Par ailleurs, un franco-algérien, Chemseddine Hafiz, s’agite dans les coulisses pour briguer la succession du recteur Boubakeur à la Mosquée de Paris. Des titres, cet avocat d’affaires en possède une pelletée, à la fois fin connaisseur des paradis fiscaux, cumulard de mandats du conseil de l’ambassade d’Algérie à Air Algérie, homme fort de l’émission dite « islamique ». C’est Nicolas Sarkozy qui l’avait intronisé sur France II avec l’onction de l’ex DRS (services algériens. Son grand protecteur en effet fut le général Bendaoud, qui fut longtemps le tout puissant représentait le DRS à Paris.

Guerres de chiffonier

Maitre Hafiz a noué une solide alliance avec Abdallah Zékri, perpétuel candidat à la présidence du CFCM qui cherche à intimider ses contradicteurs en s’inventant des protections en haut lieu à Alger. Son habitude est de dénoncer comme « agent du Maroc » tout Algérien qui manifeste le moindre désaccord.
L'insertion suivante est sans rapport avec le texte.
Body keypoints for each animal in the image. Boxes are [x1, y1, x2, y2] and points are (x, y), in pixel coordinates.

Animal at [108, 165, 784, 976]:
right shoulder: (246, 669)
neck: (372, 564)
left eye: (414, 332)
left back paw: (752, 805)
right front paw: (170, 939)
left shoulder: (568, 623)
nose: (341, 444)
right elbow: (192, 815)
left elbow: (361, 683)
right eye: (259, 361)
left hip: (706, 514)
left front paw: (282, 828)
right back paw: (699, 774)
Les deux hommes tentent de négocier avec les ambassadeurs d’Algérie, de Turquie et du Maroc une nouvelle combinaison permettant de renforcer leur emprise sur le prochain bureau du CFCM et à terme la conquête de la Mosquée de Paris. Pour réaliser leurs desseins, les compères n’hésitent pas à négocier avec les services marocains et menacent d’évincer Ghaleb Bencheikh, intellectuel brillant et président de la Fédération de l’islam de France (FIF), de ses fonctions d’animateur de l’émission sur l’Islam du dimanche matin.

Tandis que le microcosme de l’Islam de France s’agite, Emmanuel Macron a reporté pas moins de cinq fois son fameux discours sur l’Islam.